### Exercise
As soon as the line containing "to – za­uwa­żył Wi­śnio­wiec­ki" appears in the material below, start returning lines exactly, and end with the line containing "Partage de données avec Google".
[Start of Attachment]
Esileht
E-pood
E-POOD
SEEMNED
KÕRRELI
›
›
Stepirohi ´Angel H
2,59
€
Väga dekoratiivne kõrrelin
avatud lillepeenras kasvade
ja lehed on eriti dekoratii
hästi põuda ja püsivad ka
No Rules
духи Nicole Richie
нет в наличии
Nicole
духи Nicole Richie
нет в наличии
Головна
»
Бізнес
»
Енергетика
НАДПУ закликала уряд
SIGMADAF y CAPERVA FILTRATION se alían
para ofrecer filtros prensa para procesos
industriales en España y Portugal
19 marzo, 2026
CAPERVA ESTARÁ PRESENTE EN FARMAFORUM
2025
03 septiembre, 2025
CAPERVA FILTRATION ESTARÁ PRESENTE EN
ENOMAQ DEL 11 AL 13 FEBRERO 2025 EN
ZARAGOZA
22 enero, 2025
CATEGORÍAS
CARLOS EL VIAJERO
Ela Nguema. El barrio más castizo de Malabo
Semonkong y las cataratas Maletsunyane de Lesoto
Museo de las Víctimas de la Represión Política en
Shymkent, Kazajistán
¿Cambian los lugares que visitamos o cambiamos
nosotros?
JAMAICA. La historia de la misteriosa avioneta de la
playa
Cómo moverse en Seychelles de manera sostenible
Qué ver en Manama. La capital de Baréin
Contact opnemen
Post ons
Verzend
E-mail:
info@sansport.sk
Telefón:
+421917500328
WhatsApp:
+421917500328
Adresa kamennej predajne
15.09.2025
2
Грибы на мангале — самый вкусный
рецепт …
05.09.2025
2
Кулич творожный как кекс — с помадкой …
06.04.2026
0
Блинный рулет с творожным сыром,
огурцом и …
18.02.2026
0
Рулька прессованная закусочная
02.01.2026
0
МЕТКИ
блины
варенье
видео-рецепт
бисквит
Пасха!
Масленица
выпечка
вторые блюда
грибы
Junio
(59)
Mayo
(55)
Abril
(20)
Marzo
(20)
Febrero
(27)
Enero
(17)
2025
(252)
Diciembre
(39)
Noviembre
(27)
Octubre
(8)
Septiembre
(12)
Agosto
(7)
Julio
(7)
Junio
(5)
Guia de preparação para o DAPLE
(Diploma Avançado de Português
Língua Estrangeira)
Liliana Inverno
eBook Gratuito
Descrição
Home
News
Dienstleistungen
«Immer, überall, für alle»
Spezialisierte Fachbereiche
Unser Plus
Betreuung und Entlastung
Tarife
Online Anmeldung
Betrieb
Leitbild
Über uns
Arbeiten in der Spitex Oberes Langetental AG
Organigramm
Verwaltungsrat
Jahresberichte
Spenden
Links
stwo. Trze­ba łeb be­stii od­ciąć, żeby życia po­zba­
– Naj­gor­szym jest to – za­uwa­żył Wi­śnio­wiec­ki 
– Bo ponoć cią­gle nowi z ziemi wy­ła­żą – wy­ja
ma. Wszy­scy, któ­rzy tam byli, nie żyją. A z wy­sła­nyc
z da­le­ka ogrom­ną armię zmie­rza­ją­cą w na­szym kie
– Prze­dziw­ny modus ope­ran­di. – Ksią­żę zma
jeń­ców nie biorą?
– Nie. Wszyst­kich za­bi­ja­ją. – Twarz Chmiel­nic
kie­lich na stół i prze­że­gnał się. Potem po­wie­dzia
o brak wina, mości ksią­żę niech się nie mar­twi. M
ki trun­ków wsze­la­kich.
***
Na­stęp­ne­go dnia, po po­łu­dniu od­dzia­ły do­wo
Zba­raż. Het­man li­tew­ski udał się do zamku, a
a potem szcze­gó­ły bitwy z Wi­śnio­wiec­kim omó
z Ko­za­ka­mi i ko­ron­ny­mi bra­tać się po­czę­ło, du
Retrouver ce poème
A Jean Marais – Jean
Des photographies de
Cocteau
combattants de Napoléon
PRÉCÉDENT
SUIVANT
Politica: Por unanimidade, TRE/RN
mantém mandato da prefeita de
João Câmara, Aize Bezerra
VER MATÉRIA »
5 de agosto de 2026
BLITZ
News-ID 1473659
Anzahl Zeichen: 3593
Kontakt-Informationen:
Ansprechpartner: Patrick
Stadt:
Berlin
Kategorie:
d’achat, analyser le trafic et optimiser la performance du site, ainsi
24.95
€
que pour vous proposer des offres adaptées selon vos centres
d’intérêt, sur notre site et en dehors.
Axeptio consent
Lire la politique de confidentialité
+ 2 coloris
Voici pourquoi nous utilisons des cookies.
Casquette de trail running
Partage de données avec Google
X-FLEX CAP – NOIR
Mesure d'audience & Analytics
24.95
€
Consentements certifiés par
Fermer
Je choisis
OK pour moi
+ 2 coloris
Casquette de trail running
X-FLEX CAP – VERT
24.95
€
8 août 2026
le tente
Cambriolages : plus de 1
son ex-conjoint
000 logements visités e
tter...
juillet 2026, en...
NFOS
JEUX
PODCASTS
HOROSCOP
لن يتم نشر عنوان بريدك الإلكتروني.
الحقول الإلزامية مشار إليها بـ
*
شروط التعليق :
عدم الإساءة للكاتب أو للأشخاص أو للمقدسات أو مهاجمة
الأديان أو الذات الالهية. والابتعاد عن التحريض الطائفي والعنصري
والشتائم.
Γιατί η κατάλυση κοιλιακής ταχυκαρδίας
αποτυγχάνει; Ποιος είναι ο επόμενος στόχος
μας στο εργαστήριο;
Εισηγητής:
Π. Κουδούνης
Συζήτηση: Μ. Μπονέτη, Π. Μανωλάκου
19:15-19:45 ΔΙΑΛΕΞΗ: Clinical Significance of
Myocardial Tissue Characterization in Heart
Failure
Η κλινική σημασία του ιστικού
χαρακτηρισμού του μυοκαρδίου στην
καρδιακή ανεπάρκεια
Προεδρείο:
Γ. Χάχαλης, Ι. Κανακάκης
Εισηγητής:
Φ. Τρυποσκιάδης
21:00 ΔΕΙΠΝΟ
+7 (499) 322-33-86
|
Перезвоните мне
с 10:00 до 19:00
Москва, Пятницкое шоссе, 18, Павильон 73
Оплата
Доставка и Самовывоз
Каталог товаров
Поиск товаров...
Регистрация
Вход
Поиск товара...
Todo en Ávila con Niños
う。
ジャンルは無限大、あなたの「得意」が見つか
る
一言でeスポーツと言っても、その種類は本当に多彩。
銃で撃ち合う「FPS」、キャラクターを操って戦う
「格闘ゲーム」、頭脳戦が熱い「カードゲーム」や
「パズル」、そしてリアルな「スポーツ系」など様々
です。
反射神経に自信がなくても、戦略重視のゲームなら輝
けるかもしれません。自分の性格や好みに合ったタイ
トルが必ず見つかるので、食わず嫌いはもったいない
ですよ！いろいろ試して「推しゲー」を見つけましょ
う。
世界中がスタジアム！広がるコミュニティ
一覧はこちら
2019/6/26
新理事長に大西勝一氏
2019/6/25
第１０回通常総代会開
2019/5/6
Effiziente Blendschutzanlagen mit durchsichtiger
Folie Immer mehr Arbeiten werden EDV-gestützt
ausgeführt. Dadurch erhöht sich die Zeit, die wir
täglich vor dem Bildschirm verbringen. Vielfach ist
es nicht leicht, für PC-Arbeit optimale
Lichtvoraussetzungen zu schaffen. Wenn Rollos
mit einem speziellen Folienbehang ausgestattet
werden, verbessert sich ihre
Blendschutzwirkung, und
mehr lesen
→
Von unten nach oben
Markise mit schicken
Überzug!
[End of Attachment]
### Exercise result
– Naj­gor­szym jest to – za­uwa­żył Wi­śnio­wiec­ki 
– Bo ponoć cią­gle nowi z ziemi wy­ła­żą – wy­ja
ma. Wszy­scy, któ­rzy tam byli, nie żyją. A z wy­sła­nyc
z da­le­ka ogrom­ną armię zmie­rza­ją­cą w na­szym kie
– Prze­dziw­ny modus ope­ran­di. – Ksią­żę zma
jeń­ców nie biorą?
– Nie. Wszyst­kich za­bi­ja­ją. – Twarz Chmiel­nic
kie­lich na stół i prze­że­gnał się. Potem po­wie­dzia
o brak wina, mości ksią­żę niech się nie mar­twi. M
ki trun­ków wsze­la­kich.
***
Na­stęp­ne­go dnia, po po­łu­dniu od­dzia­ły do­wo
Zba­raż. Het­man li­tew­ski udał się do zamku, a
a potem szcze­gó­ły bitwy z Wi­śnio­wiec­kim omó
z Ko­za­ka­mi i ko­ron­ny­mi bra­tać się po­czę­ło, du
Retrouver ce poème
A Jean Marais – Jean
Des photographies de
Cocteau
combattants de Napoléon
PRÉCÉDENT
SUIVANT
Politica: Por unanimidade, TRE/RN
mantém mandato da prefeita de
João Câmara, Aize Bezerra
VER MATÉRIA »
5 de agosto de 2026
BLITZ
News-ID 1473659
Anzahl Zeichen: 3593
Kontakt-Informationen:
Ansprechpartner: Patrick
Stadt:
Berlin
Kategorie:
d’achat, analyser le trafic et optimiser la performance du site, ainsi
24.95
€
que pour vous proposer des offres adaptées selon vos centres
d’intérêt, sur notre site et en dehors.
Axeptio consent
Lire la politique de confidentialité
+ 2 coloris
Voici pourquoi nous utilisons des cookies.
Casquette de trail running
Partage de données avec Google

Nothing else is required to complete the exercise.